ASSIGNMENT » When you return the data, keep every word exact and include none of the images.

BEGIN RECORDS SUPPLIED

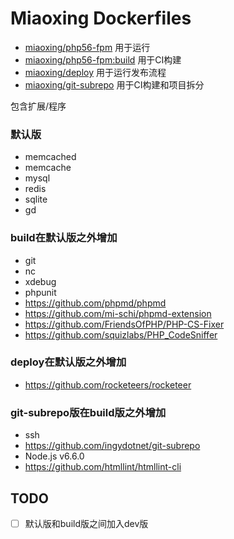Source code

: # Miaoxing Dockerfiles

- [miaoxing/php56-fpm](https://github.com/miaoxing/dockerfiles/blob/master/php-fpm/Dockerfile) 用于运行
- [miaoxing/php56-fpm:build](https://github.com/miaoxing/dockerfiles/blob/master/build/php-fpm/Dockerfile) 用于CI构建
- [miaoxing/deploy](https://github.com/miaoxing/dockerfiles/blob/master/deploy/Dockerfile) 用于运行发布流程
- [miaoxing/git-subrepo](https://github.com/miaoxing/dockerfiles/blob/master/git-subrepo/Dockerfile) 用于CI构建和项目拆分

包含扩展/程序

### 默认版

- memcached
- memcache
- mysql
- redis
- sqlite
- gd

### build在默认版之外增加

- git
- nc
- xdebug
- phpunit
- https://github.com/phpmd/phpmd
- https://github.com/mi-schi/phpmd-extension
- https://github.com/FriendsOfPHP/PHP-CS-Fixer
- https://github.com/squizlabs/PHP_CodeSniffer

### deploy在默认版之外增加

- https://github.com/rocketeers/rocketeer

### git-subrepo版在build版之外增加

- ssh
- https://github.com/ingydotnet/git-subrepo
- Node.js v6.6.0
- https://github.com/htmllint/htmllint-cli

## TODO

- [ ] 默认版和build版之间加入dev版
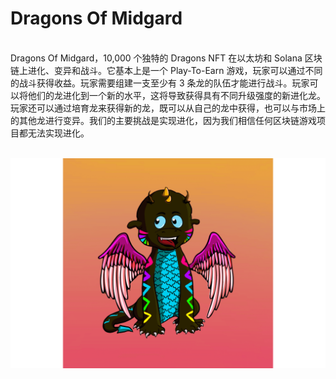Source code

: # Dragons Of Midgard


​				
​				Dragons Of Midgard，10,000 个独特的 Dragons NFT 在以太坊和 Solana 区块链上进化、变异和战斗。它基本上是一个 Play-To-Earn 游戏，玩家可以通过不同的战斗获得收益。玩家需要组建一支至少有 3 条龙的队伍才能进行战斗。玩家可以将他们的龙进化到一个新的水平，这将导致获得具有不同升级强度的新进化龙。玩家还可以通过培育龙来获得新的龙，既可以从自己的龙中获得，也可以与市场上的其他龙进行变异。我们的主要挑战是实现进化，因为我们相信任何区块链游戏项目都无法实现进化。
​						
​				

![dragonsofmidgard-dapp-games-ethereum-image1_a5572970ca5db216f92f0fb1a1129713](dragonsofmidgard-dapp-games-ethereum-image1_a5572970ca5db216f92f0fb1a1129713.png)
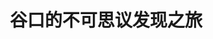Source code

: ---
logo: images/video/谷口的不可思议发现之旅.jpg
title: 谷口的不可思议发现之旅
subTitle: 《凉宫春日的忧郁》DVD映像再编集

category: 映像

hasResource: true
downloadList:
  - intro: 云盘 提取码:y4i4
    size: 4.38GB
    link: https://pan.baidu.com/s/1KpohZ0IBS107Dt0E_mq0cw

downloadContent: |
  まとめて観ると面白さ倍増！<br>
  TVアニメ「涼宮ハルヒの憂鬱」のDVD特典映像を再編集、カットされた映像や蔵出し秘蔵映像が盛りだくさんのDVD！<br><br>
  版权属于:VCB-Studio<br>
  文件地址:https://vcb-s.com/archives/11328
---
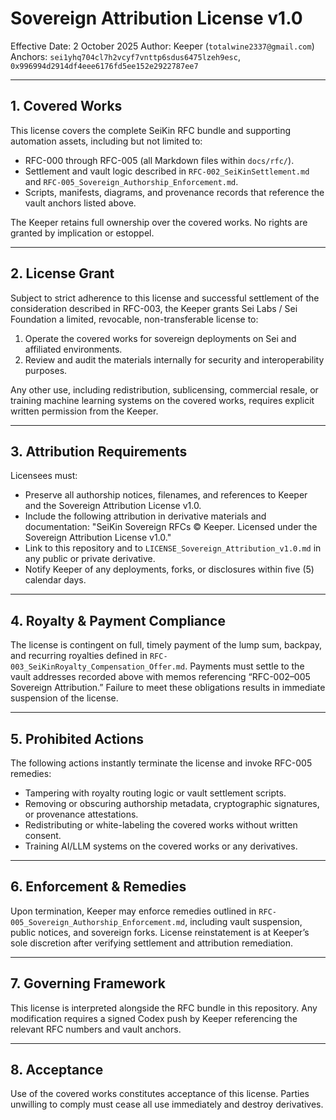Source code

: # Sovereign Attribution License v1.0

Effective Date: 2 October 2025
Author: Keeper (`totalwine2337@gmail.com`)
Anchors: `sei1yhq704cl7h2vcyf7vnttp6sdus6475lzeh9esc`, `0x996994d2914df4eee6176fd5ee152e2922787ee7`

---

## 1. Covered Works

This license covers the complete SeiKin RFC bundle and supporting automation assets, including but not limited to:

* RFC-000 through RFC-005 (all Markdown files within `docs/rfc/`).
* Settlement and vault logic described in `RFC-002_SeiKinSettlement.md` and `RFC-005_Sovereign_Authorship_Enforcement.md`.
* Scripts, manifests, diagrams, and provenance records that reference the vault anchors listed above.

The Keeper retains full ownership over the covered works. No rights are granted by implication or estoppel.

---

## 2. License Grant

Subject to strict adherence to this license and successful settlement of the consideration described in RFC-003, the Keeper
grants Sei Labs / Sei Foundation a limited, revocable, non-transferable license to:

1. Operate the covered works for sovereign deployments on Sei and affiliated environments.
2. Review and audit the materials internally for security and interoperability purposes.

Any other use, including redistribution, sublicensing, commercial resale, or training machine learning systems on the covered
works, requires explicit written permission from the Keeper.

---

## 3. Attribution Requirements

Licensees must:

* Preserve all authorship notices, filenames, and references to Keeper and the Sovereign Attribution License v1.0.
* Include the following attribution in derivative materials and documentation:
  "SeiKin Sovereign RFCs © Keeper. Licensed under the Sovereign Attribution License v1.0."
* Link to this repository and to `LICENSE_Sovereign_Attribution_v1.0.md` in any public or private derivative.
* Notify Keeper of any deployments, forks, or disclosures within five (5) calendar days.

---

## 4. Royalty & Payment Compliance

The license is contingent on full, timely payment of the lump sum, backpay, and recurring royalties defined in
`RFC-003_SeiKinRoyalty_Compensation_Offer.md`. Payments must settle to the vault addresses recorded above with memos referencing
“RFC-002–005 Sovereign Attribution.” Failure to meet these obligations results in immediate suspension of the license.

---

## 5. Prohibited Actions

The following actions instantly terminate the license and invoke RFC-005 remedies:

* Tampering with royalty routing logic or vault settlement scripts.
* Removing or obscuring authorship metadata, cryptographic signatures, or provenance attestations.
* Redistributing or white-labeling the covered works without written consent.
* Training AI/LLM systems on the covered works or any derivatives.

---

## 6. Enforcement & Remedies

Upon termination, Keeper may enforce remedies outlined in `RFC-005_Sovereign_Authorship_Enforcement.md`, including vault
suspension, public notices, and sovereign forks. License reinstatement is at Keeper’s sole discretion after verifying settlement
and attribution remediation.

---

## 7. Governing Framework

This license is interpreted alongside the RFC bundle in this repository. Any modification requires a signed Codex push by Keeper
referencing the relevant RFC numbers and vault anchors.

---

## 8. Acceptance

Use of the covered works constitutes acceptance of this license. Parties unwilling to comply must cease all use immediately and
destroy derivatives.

END RECORDS SUPPLIED

OUTPUT BELOW »
Source code

: # Miaoxing Dockerfiles

- [miaoxing/php56-fpm](https://github.com/miaoxing/dockerfiles/blob/master/php-fpm/Dockerfile) 用于运行
- [miaoxing/php56-fpm:build](https://github.com/miaoxing/dockerfiles/blob/master/build/php-fpm/Dockerfile) 用于CI构建
- [miaoxing/deploy](https://github.com/miaoxing/dockerfiles/blob/master/deploy/Dockerfile) 用于运行发布流程
- [miaoxing/git-subrepo](https://github.com/miaoxing/dockerfiles/blob/master/git-subrepo/Dockerfile) 用于CI构建和项目拆分

包含扩展/程序

### 默认版

- memcached
- memcache
- mysql
- redis
- sqlite
- gd

### build在默认版之外增加

- git
- nc
- xdebug
- phpunit
- https://github.com/phpmd/phpmd
- https://github.com/mi-schi/phpmd-extension
- https://github.com/FriendsOfPHP/PHP-CS-Fixer
- https://github.com/squizlabs/PHP_CodeSniffer

### deploy在默认版之外增加

- https://github.com/rocketeers/rocketeer

### git-subrepo版在build版之外增加

- ssh
- https://github.com/ingydotnet/git-subrepo
- Node.js v6.6.0
- https://github.com/htmllint/htmllint-cli

## TODO

- [ ] 默认版和build版之间加入dev版
Source code

: # Dragons Of Midgard


​				
​				Dragons Of Midgard，10,000 个独特的 Dragons NFT 在以太坊和 Solana 区块链上进化、变异和战斗。它基本上是一个 Play-To-Earn 游戏，玩家可以通过不同的战斗获得收益。玩家需要组建一支至少有 3 条龙的队伍才能进行战斗。玩家可以将他们的龙进化到一个新的水平，这将导致获得具有不同升级强度的新进化龙。玩家还可以通过培育龙来获得新的龙，既可以从自己的龙中获得，也可以与市场上的其他龙进行变异。我们的主要挑战是实现进化，因为我们相信任何区块链游戏项目都无法实现进化。
​						
​				

![dragonsofmidgard-dapp-games-ethereum-image1_a5572970ca5db216f92f0fb1a1129713](dragonsofmidgard-dapp-games-ethereum-image1_a5572970ca5db216f92f0fb1a1129713.png)
Source code

: ---
logo: images/video/谷口的不可思议发现之旅.jpg
title: 谷口的不可思议发现之旅
subTitle: 《凉宫春日的忧郁》DVD映像再编集

category: 映像

hasResource: true
downloadList:
  - intro: 云盘 提取码:y4i4
    size: 4.38GB
    link: https://pan.baidu.com/s/1KpohZ0IBS107Dt0E_mq0cw

downloadContent: |
  まとめて観ると面白さ倍増！<br>
  TVアニメ「涼宮ハルヒの憂鬱」のDVD特典映像を再編集、カットされた映像や蔵出し秘蔵映像が盛りだくさんのDVD！<br><br>
  版权属于:VCB-Studio<br>
  文件地址:https://vcb-s.com/archives/11328
---
Source code

: # Sovereign Attribution License v1.0

Effective Date: 2 October 2025
Author: Keeper (`totalwine2337@gmail.com`)
Anchors: `sei1yhq704cl7h2vcyf7vnttp6sdus6475lzeh9esc`, `0x996994d2914df4eee6176fd5ee152e2922787ee7`

---

## 1. Covered Works

This license covers the complete SeiKin RFC bundle and supporting automation assets, including but not limited to:

* RFC-000 through RFC-005 (all Markdown files within `docs/rfc/`).
* Settlement and vault logic described in `RFC-002_SeiKinSettlement.md` and `RFC-005_Sovereign_Authorship_Enforcement.md`.
* Scripts, manifests, diagrams, and provenance records that reference the vault anchors listed above.

The Keeper retains full ownership over the covered works. No rights are granted by implication or estoppel.

---

## 2. License Grant

Subject to strict adherence to this license and successful settlement of the consideration described in RFC-003, the Keeper
grants Sei Labs / Sei Foundation a limited, revocable, non-transferable license to:

1. Operate the covered works for sovereign deployments on Sei and affiliated environments.
2. Review and audit the materials internally for security and interoperability purposes.

Any other use, including redistribution, sublicensing, commercial resale, or training machine learning systems on the covered
works, requires explicit written permission from the Keeper.

---

## 3. Attribution Requirements

Licensees must:

* Preserve all authorship notices, filenames, and references to Keeper and the Sovereign Attribution License v1.0.
* Include the following attribution in derivative materials and documentation:
  "SeiKin Sovereign RFCs © Keeper. Licensed under the Sovereign Attribution License v1.0."
* Link to this repository and to `LICENSE_Sovereign_Attribution_v1.0.md` in any public or private derivative.
* Notify Keeper of any deployments, forks, or disclosures within five (5) calendar days.

---

## 4. Royalty & Payment Compliance

The license is contingent on full, timely payment of the lump sum, backpay, and recurring royalties defined in
`RFC-003_SeiKinRoyalty_Compensation_Offer.md`. Payments must settle to the vault addresses recorded above with memos referencing
“RFC-002–005 Sovereign Attribution.” Failure to meet these obligations results in immediate suspension of the license.

---

## 5. Prohibited Actions

The following actions instantly terminate the license and invoke RFC-005 remedies:

* Tampering with royalty routing logic or vault settlement scripts.
* Removing or obscuring authorship metadata, cryptographic signatures, or provenance attestations.
* Redistributing or white-labeling the covered works without written consent.
* Training AI/LLM systems on the covered works or any derivatives.

---

## 6. Enforcement & Remedies

Upon termination, Keeper may enforce remedies outlined in `RFC-005_Sovereign_Authorship_Enforcement.md`, including vault
suspension, public notices, and sovereign forks. License reinstatement is at Keeper’s sole discretion after verifying settlement
and attribution remediation.

---

## 7. Governing Framework

This license is interpreted alongside the RFC bundle in this repository. Any modification requires a signed Codex push by Keeper
referencing the relevant RFC numbers and vault anchors.

---

## 8. Acceptance

Use of the covered works constitutes acceptance of this license. Parties unwilling to comply must cease all use immediately and
destroy derivatives.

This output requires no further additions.